• [PROBLEM TO SOLVE] Please rewrite all the items below, substituting "graph" for every "chart" and keeping everything else the same. Omit the pictures from your answer.

[[ SUPPLIED DATA, beginning ]]

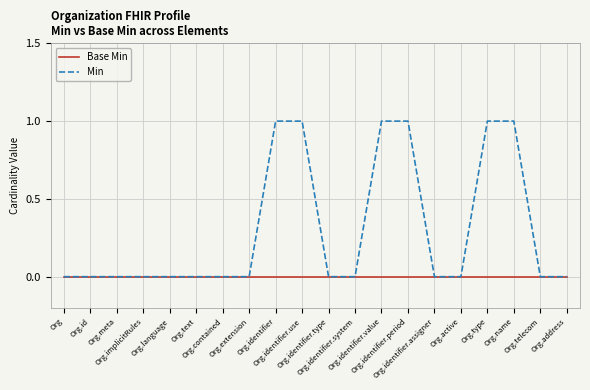

The Min series shows 0 at Org.address. True or false?

True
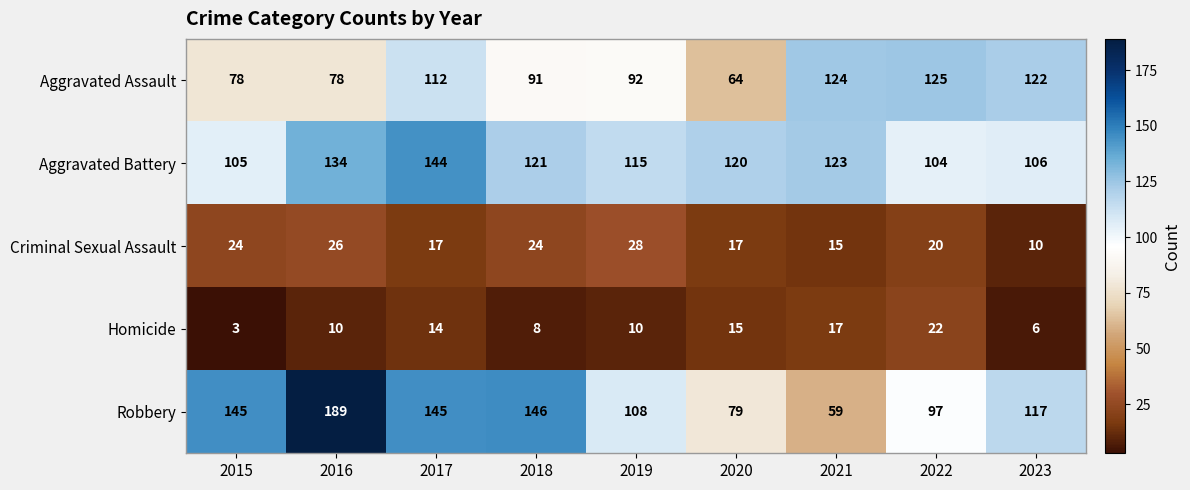

What is the average value of the Aggravated Battery series?

119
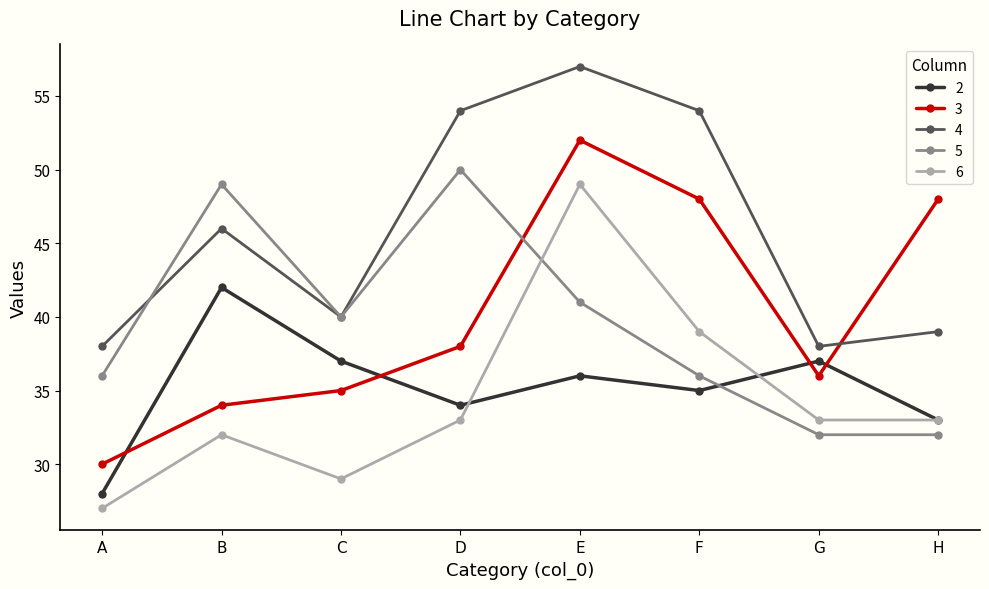

True or false: 2 and 4 intersect in this chart.

False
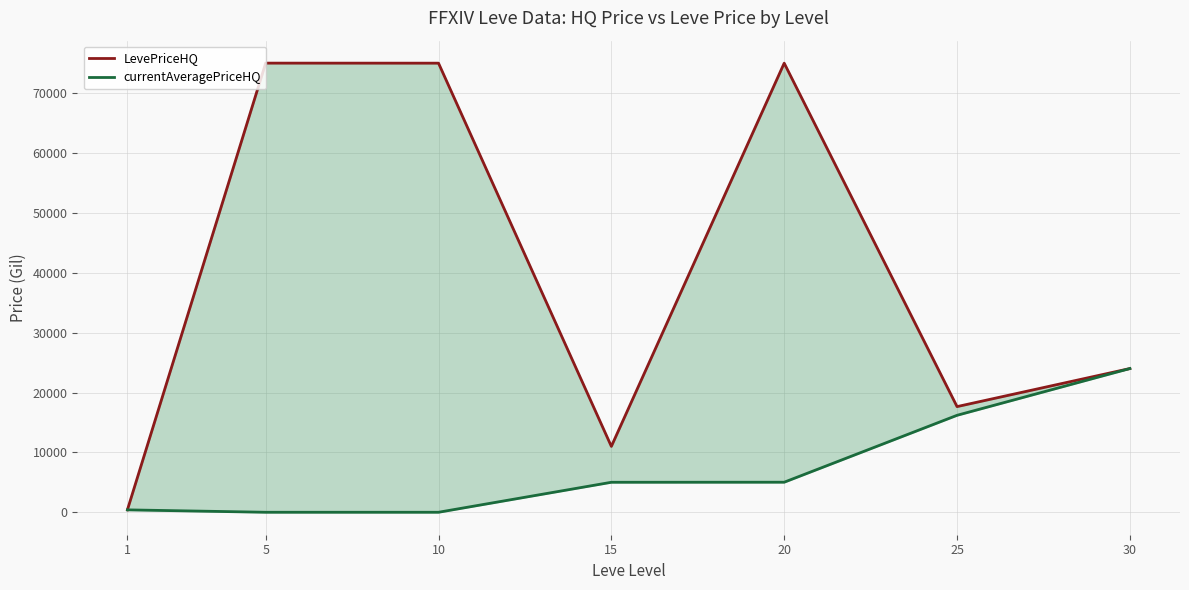

Is it true that currentAveragePriceHQ equals 28646.1 at 25?

False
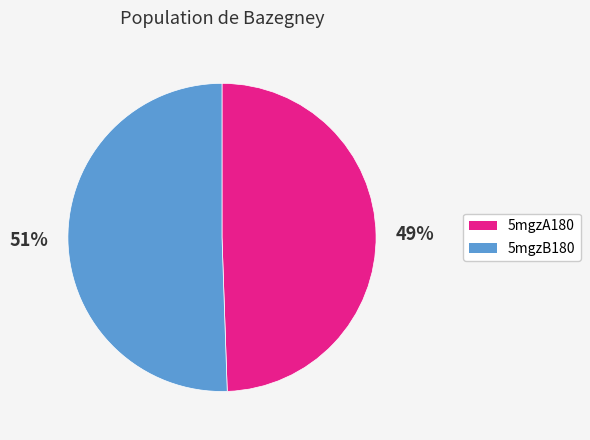

To the nearest percent, what percentage of the pie is 5mgzA180?

49%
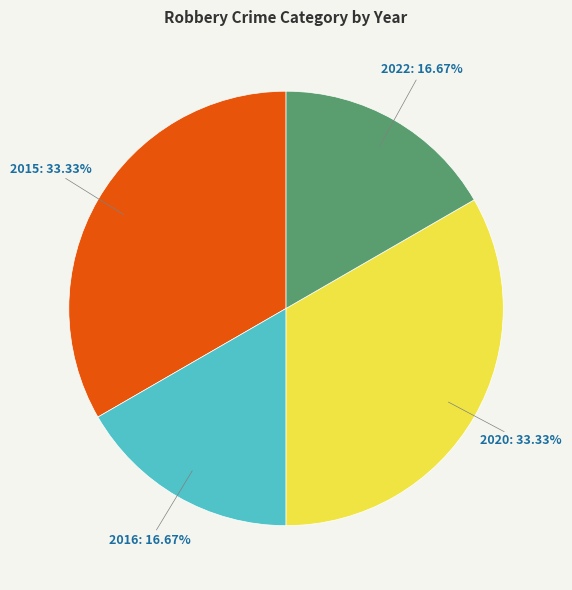

Is it true that 2020 is 47% of the pie?

False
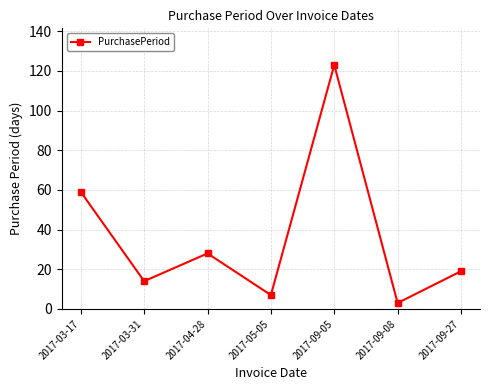

How many data points are less than 19?

3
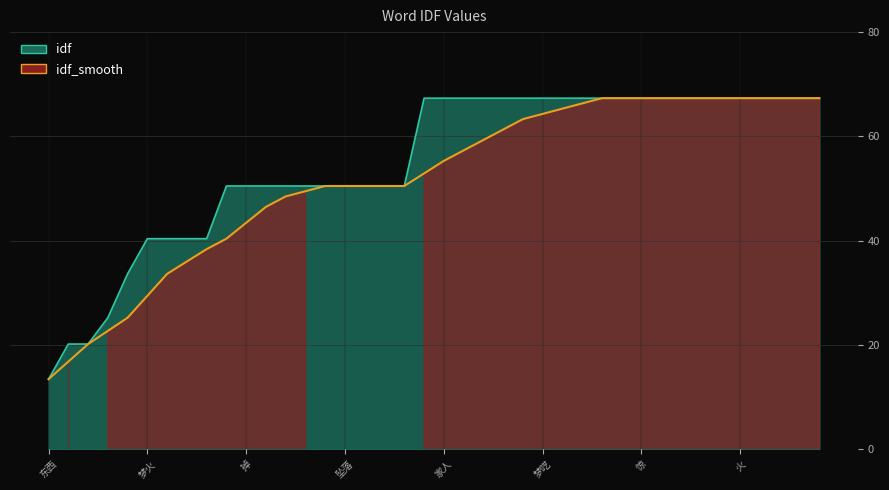

List the labels in order of idf value, smallest first.

东西, 走, 树, 多梦, 家, 梦火, 找, 厕所, 水, 找水, 掉, 山林, 有人, 家里, 肮脏, 坠落, 太阳, 丢, 死, 树木, 家人, 追杀, 蜘蛛, 吃, 去世, 梦呓, 飞翔, 考试, 伴随, 地震, 惊, 遗, 树林, 魇, 失眠, 火, 性梦, 大火, 反复, 苔藓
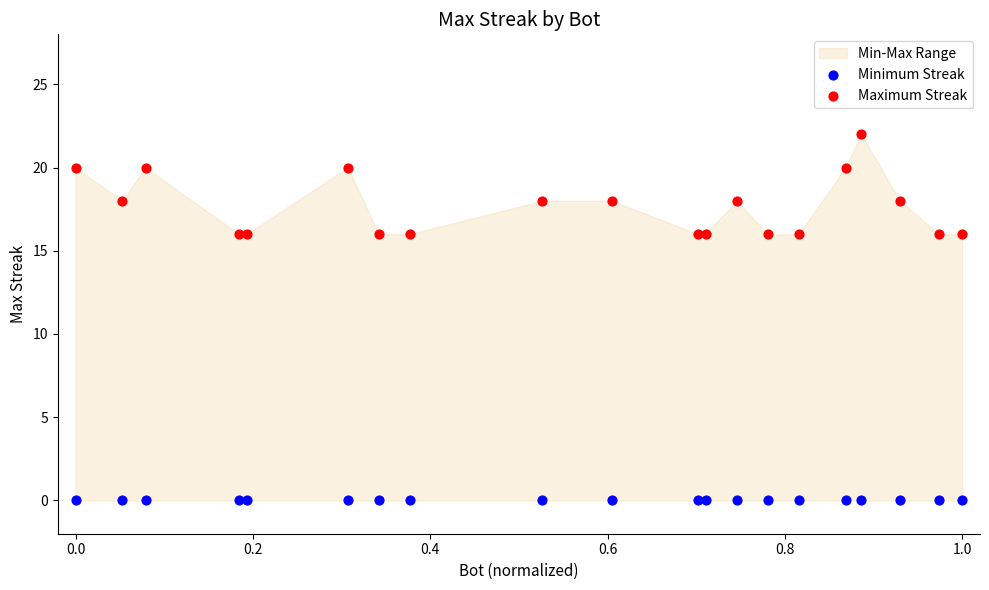

Which series contains the lowest Y value?

Minimum Streak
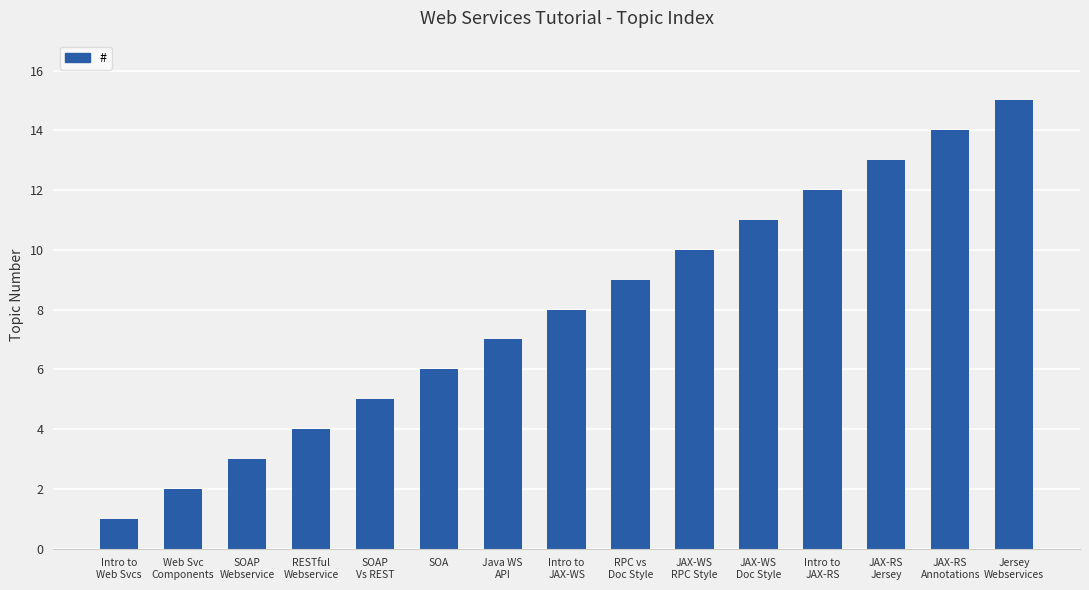

What is the change in value from RESTful
Webservice to Jersey
Webservices?

+11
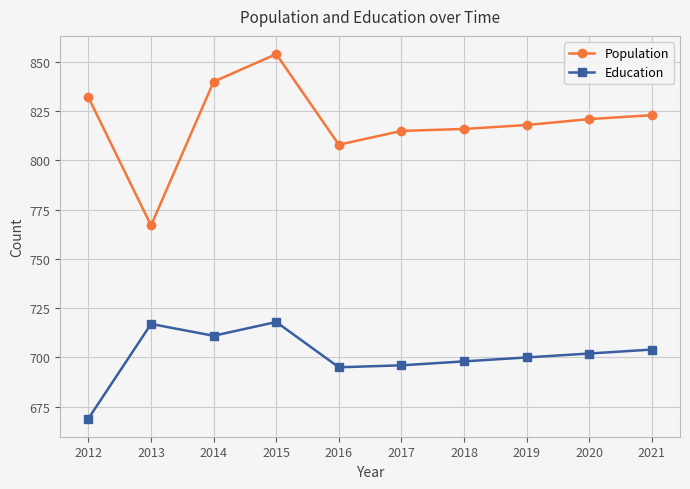

Reading left to right, what are all the values shown in this chart?

Population: 832	767	840	854	808	815	816	818	821	823
Education: 669	717	711	718	695	696	698	700	702	704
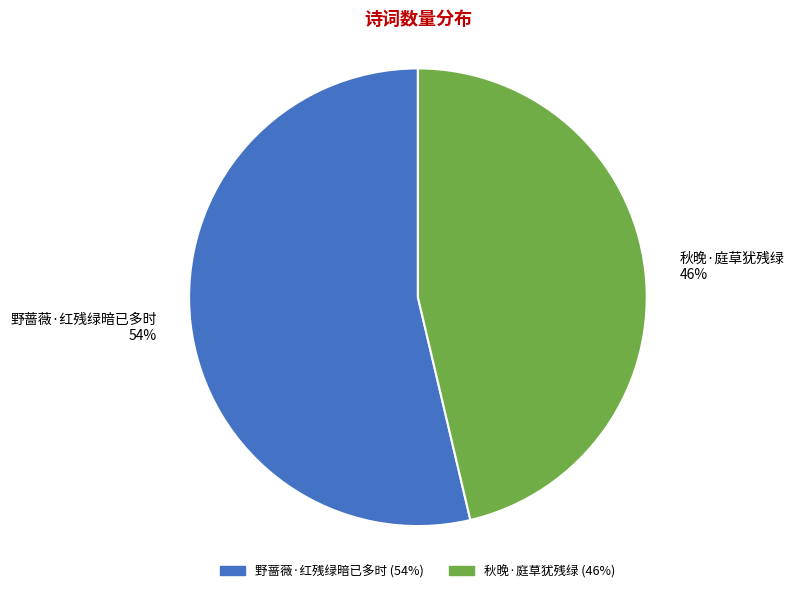

To the nearest percent, what is the combined percentage of 野蔷薇·红残绿暗已多时 54% and 秋晚·庭草犹残绿 46%?

100%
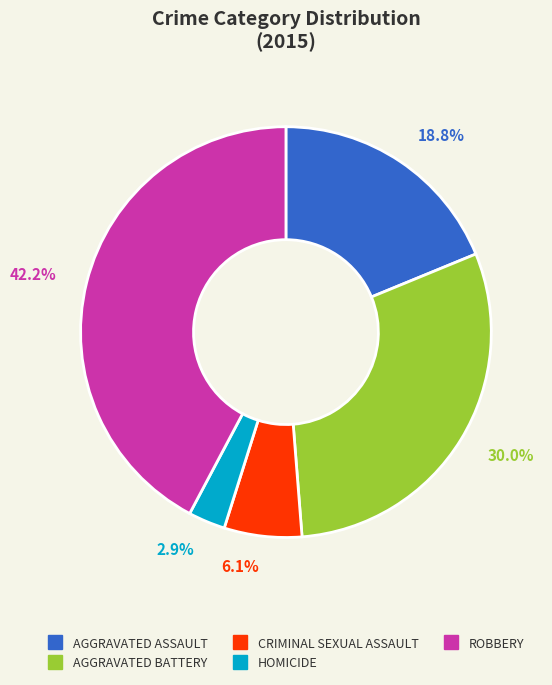

Is there a majority slice in this chart?

No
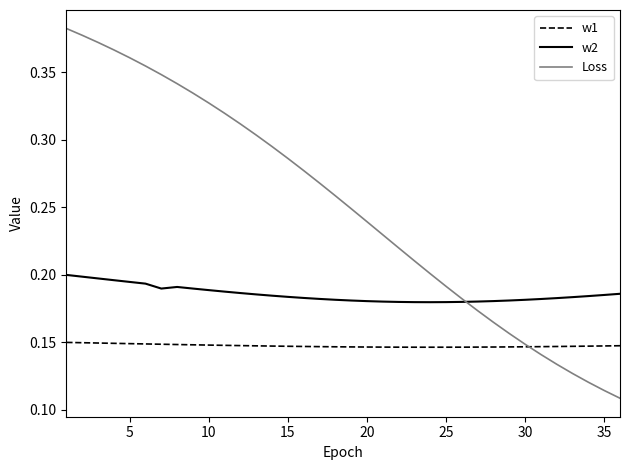

True or false: w1 and w2 cross at least once.

False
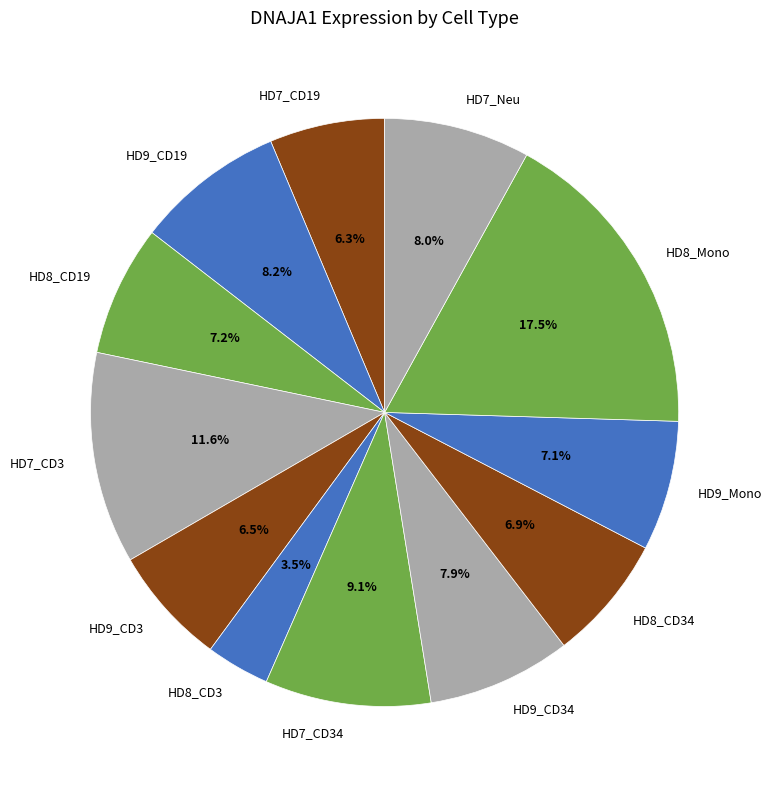

Does any single category account for the majority?

No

[[ SUPPLIED DATA, end ]]

• [EXERCISE SOLUTION]
The Min series shows 0 at Org.address. True or false?

True

What is the average value of the Aggravated Battery series?

119

True or false: 2 and 4 intersect in this graph.

False

Is it true that currentAveragePriceHQ equals 28646.1 at 25?

False

To the nearest percent, what percentage of the pie is 5mgzA180?

49%

Is it true that 2020 is 47% of the pie?

False

How many data points are less than 19?

3

List the labels in order of idf value, smallest first.

东西, 走, 树, 多梦, 家, 梦火, 找, 厕所, 水, 找水, 掉, 山林, 有人, 家里, 肮脏, 坠落, 太阳, 丢, 死, 树木, 家人, 追杀, 蜘蛛, 吃, 去世, 梦呓, 飞翔, 考试, 伴随, 地震, 惊, 遗, 树林, 魇, 失眠, 火, 性梦, 大火, 反复, 苔藓

Which series contains the lowest Y value?

Minimum Streak

What is the change in value from RESTful
Webservice to Jersey
Webservices?

+11

Reading left to right, what are all the values shown in this graph?

Population: 832	767	840	854	808	815	816	818	821	823
Education: 669	717	711	718	695	696	698	700	702	704

To the nearest percent, what is the combined percentage of 野蔷薇·红残绿暗已多时 54% and 秋晚·庭草犹残绿 46%?

100%

Is there a majority slice in this graph?

No

True or false: w1 and w2 cross at least once.

False

Does any single category account for the majority?

No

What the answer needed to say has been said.